Have you seen a game on a Roku or PS3?


----------



## DodgerKing (Apr 28, 2008)

MikeW said:


> Have you seen a game on a Roku or PS3?


I have read a lot of complaints about MLB.TV on the Roku. I have read mostly praise about MLB.TV on the PS3. It appears that the device does make a difference.

I noticed in his sig that he has a Roku. If he was watching it through his Roku, that may explain why he thinks the PQ stinks.


----------



## DodgerKing (Apr 28, 2008)

Those who are claiming that the PQ is bad, did you subscribe to the premium service or the basic package? To get HD you need the premium package.


----------



## DodgerKing (Apr 28, 2008)

From Wiki:



> Currently, only Windows, Mac and PlayStation 3 officially support HD-quality streams


http://en.wikipedia.org/wiki/MLB.com

This may explain why some of you think the PQ is bad. It is the device, not MLB.TV


----------



## sigma1914 (Sep 5, 2006)

DodgerKing said:


> From Wiki:
> 
> http://en.wikipedia.org/wiki/MLB.com
> 
> This may explain why some of you think the PQ is bad. It is the device, not MLB.TV


It's still not good on Windows, IMO. It's ok on a small monitor, but it isn't worth it if pretty much all viewing is on a bigger HDTV with any device. If you enjoy the portability, as you do Dodger, then it's very valuable.


----------



## DodgerKing (Apr 28, 2008)

sigma1914 said:


> It's still not good on Windows, IMO. It's ok on a small monitor, but it isn't worth it if pretty much all viewing is on a bigger HDTV with any device. If you enjoy the portability, as you do Dodger, then it's very valuable.


Did you have the premium service? I have seen it on Windows and the PQ is pretty good


----------



## davidatl14 (Mar 24, 2006)

I have both MLBEI via DirecTV and can also stream MLB TV through my PC, MY PS3 and my Roku Box, the Premium Package.


Nice to have all the options to watch MLB through, but as TonyD pointed out above ,all the vehicles for watching MLBTV lag far far behind DirecTV in picture Quality.


----------



## CBMC (Oct 7, 2009)

DodgerKing said:


> Those who are claiming that the PQ is bad, did you subscribe to the premium service or the basic package? To get HD you need the premium package.


I subscribed to the premium package. And when I say bad, I don't mean unwatchable. (Though alot of the times on Roku last year mlb.tv was unwatchable, however, that was a Roku problem) But even at its best the picture looked very digitized in my eyes. I am a bit anal about picture quality, so my opinion definitely may not be everyones. But since I do have a place shifting device at my house (Hava), I will probably get Extra Innings this year. That way I can still watch the games through my directv box on my computer via Hava. The downside is the Hava quality is less than mlb.tv, but the upside is the Extra inning quality is higher than mlb.tv. Since I watch most of the time at home it makes sense to get extra innings.

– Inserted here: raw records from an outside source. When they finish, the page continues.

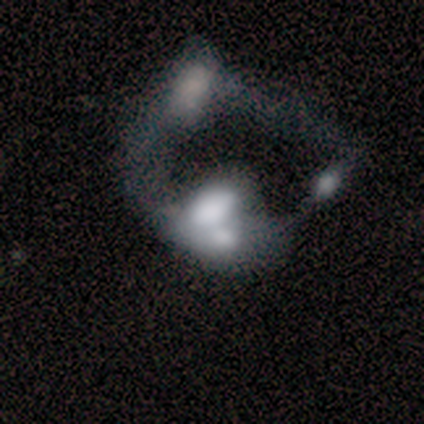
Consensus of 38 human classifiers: Morphology: type=featured or disk (53%); edge-on=no (95%); bar=no (100%); spiral arms=no (100%); bulge=none (53%); merging=merger (85%).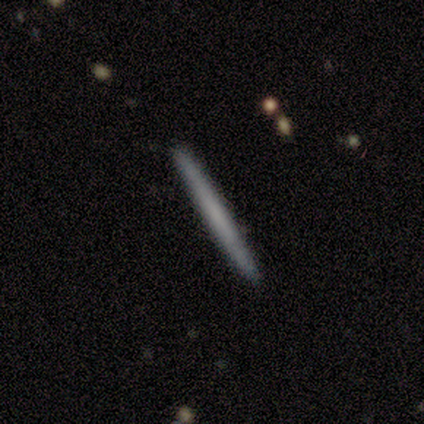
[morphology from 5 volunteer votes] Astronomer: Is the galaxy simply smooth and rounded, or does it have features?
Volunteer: featured or disk — 60% (runner-up: smooth, 40%).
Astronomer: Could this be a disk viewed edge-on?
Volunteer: yes — 100%.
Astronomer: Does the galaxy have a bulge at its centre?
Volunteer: none — 100%.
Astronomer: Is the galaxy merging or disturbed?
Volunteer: none — 100%.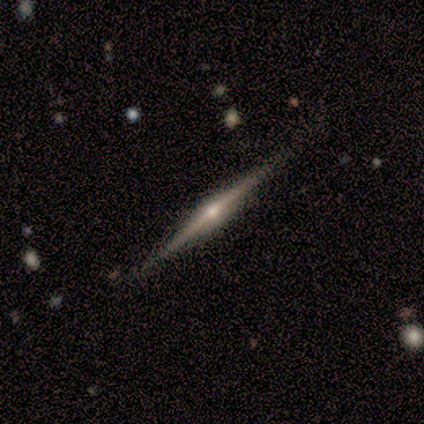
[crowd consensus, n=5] Smooth or featured? 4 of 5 (80%) said featured or disk. Edge-on disk? 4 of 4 (100%) said yes. Edge-on bulge? 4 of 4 (100%) said rounded. Merging? 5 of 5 (100%) said none.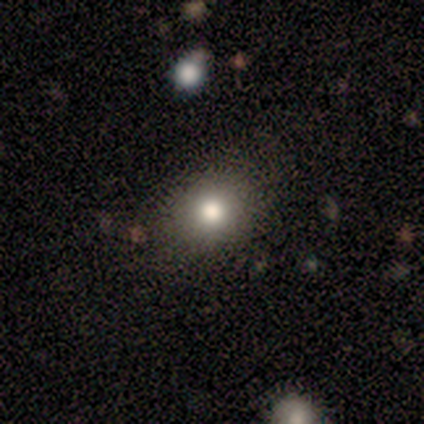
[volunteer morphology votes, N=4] This is clearly a smooth galaxy (100%). How rounded: likely round (75%). Merging: likely none (75%).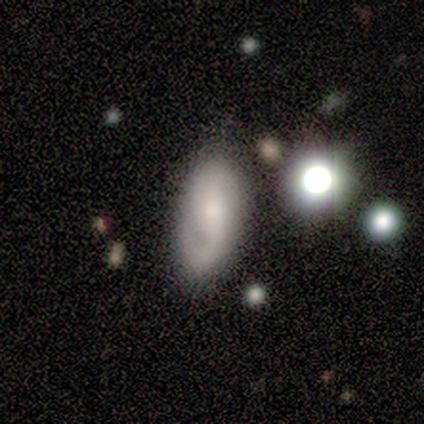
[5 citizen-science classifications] Smooth or featured: smooth — 60% (featured or disk — 20%)
How rounded: in between — 67% (cigar-shaped — 33%)
Merging: minor disturbance — 75% (none — 25%)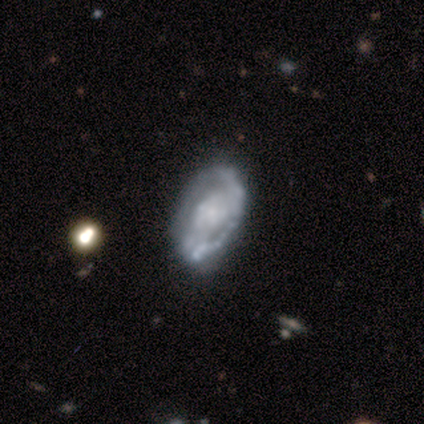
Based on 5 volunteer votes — smooth-or-featured: featured or disk: 60% | smooth: 40% | star or artifact: 0%
  disk-edge-on: no: 100% | yes: 0%
    bar: no: 67% | weak: 33% | strong: 0%
    has-spiral-arms: yes: 100% | no: 0%
      spiral-winding: loose: 67% | tight: 33% | medium: 0%
      spiral-arm-count: 1: 33% (tied) | 2: 33% (tied) | can't tell: 33% (tied) | 3: 0% | 4: 0% | more than 4: 0%
    bulge-size: small: 67% | large: 33% | dominant: 0% | moderate: 0% | none: 0%
  merging: none: 40% (tied) | minor disturbance: 40% (tied) | major disturbance: 20% | merger: 0%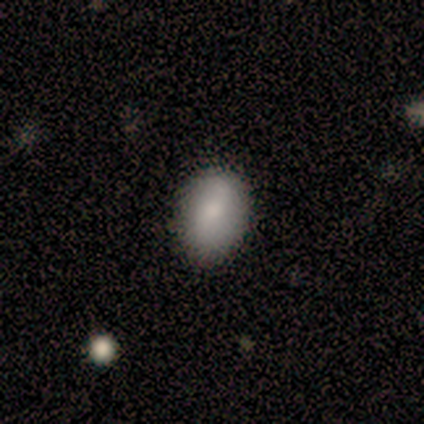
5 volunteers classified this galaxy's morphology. A smooth galaxy with no disk features (80%) that is in between round and cigar-shaped (100%). Merging: none (75%).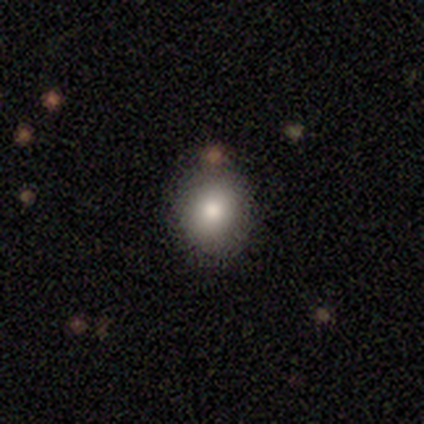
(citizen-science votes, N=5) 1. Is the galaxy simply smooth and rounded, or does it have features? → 100% smooth, 0% featured or disk, 0% star or artifact.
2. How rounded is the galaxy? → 60% round, 40% in between, 0% cigar-shaped.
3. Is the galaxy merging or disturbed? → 60% none, 20% minor disturbance, 20% merger, 0% major disturbance.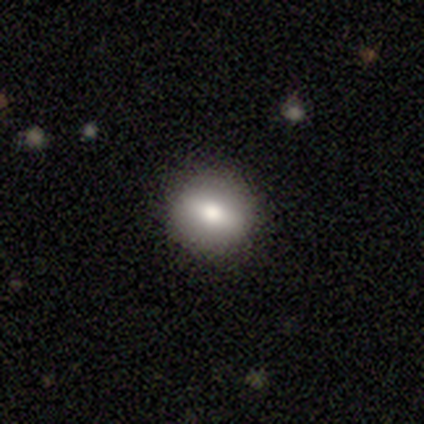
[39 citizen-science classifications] smooth_or_featured: smooth (p=0.79) [alt: featured or disk p=0.15]
how_rounded: round (p=0.74) [alt: in between p=0.23]
merging: none (p=0.89) [alt: minor disturbance p=0.08]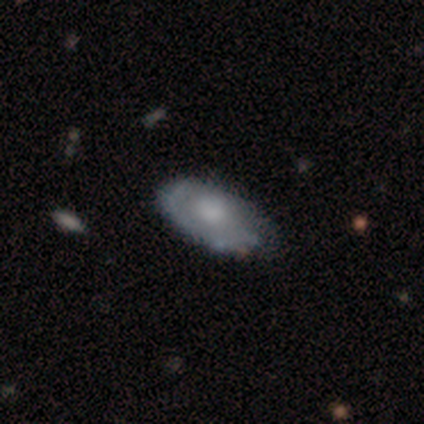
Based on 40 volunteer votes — Overall: featured or disk (55%; smooth 40%). Edge-on disk: no (73%). Bar: no (81%). Spiral arms: yes (69%; no 31%). Spiral arm count: 1 (45%; 2 27%). Spiral winding: tight (55%; loose 27%). Bulge size: moderate (31%; large 25%). Merging: none (71%).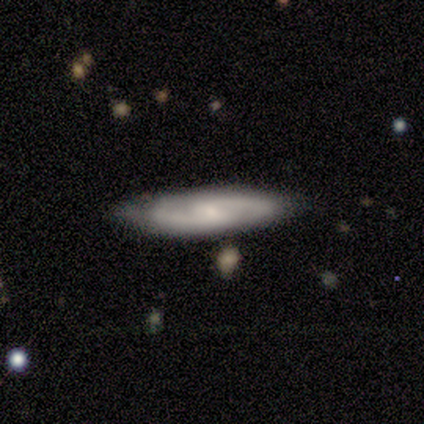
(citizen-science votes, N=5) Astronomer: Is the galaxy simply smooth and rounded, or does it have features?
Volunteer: featured or disk — 60% (runner-up: smooth, 40%).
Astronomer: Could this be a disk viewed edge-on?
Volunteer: no — 100%.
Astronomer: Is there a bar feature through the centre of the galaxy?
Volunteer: weak — 100%.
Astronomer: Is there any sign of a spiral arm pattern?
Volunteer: yes — 100%.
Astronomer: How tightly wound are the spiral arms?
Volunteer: medium — 100%.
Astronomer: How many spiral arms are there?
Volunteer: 2 — 100%.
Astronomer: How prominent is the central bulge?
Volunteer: small — 100%.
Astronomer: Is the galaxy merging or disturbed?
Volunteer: none — 60% (runner-up: minor disturbance, 40%).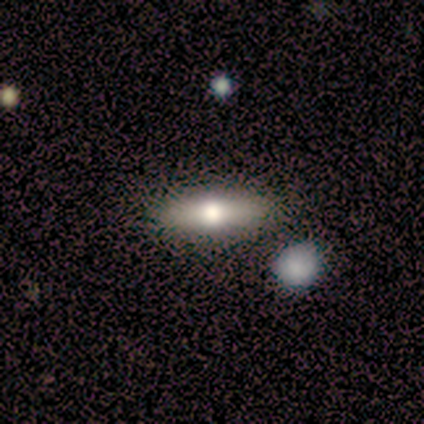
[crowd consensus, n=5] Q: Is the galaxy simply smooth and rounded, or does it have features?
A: featured or disk — 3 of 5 (60%).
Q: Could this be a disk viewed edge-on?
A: yes — 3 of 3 (100%).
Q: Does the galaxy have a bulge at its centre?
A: rounded — 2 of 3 (67%).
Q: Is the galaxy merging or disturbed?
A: none — 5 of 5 (100%).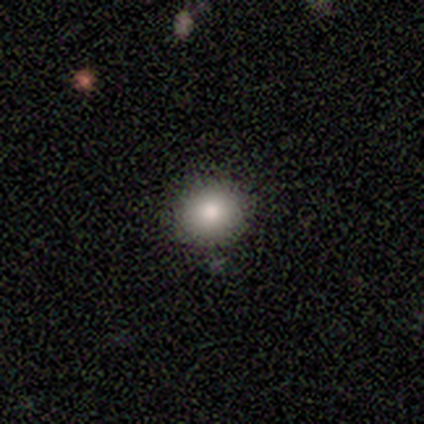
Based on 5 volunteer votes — This is clearly a smooth galaxy (100%). How rounded: clearly round (100%). Merging: clearly none (100%).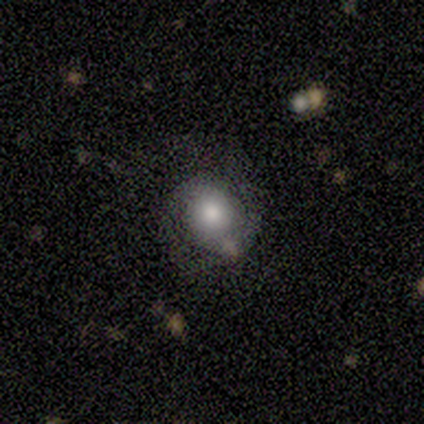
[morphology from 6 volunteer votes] This appears to be a smooth galaxy with no disk features (67%) that is round (75%). Merging: none (33%, tied with major disturbance).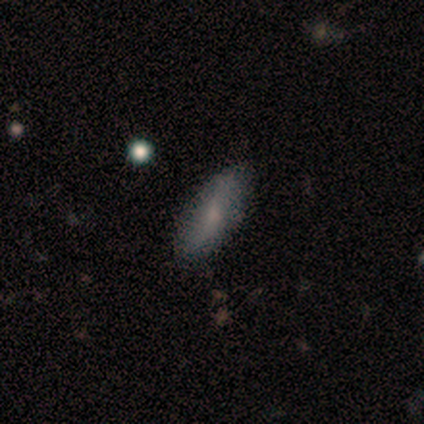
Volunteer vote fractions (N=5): smooth_or_featured: smooth (p=1.00)
how_rounded: in between (p=0.80) [alt: cigar-shaped p=0.20]
merging: none (p=0.80) [alt: minor disturbance p=0.20]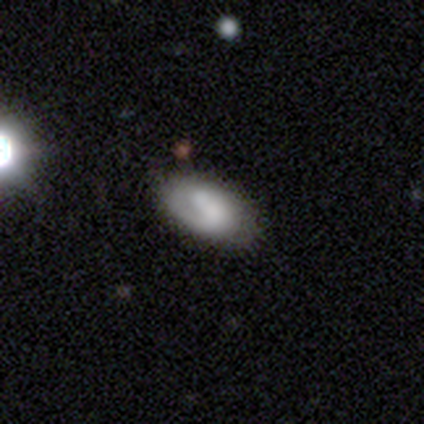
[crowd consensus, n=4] This appears to be a smooth galaxy with no disk features (50%, tied with featured or disk) that is in between round and cigar-shaped (100%). Merging: none (75%).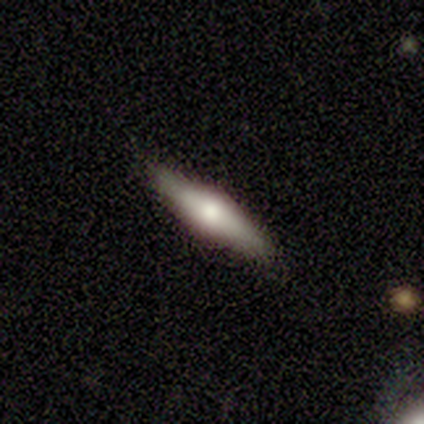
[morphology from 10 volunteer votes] Smooth or featured?
  - smooth: 50% *
  - featured or disk: 40%
  - star or artifact: 10%
How rounded?
  - cigar-shaped: 80% *
  - in between: 20%
  - round: 0%
Merging?
  - none: 89% *
  - minor disturbance: 11%
  - major disturbance: 0%
  - merger: 0%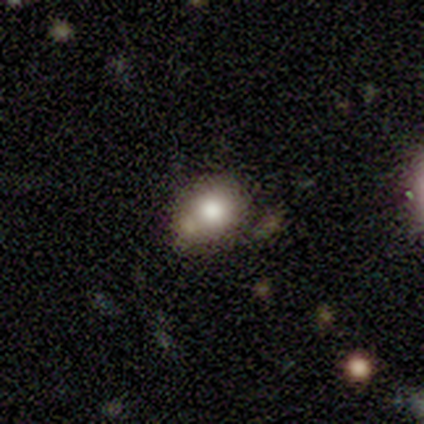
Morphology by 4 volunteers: This appears to be a smooth galaxy with no disk features (75%) that is round (67%). Merging: none (100%).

That being said, I have been able (and heard of many people) who are able to get these packages reduced (even free) in the past. I definitely plan on calling Direct and saying mlb.tv is $100 (?), can you match that price. I have never had them not offer some sort of a discount.


----------



## sigma1914 (Sep 5, 2006)

DodgerKing said:


> Did you have the premium service? I have seen it on Windows and the PQ is pretty good


Yes, premium. It's not God awful, but it's not worth it, IMO. I don't need portability. I'm a Yankees fan, so I'm spoiled by the pristine PQ of YESHD.


----------



## Stewpidity (Jan 26, 2008)

$34.99 in 6 payments
$209.94 in 1 payment


----------



## fireponcoal (Sep 26, 2009)

just found this nice review of the mlb.tv on the ps3(on a 40 inch tv). if i'm going to spend twenty five a month for the premium mlb.tv i guess the thirty for the D* version is not that much more. the ps3 mlb.tv looks to work exactly like nhl gamecenterlive and i can't say anything but kind words about that service. the pq presented in the above review is excellent. you can't possibly tell me it's less then pristine....the options offered are a thing of beauty as well...i'm personally up in the air about the issue. time will tell i guess.


----------



## DodgerKing (Apr 28, 2008)

fireponcoal said:


> just found this nice review of the mlb.tv on the ps3(on a 40 inch tv). if i'm going to spend twenty five a month for the premium mlb.tv i guess the thirty for the D* version is not that much more. the ps3 mlb.tv looks to work exactly like nhl gamecenterlive and i can't say anything but kind words about that service. the pq presented in the above review is excellent. you can't possibly tell me it's less then pristine....the options offered are a thing of beauty as well...i'm personally up in the air about the issue. time will tell i guess.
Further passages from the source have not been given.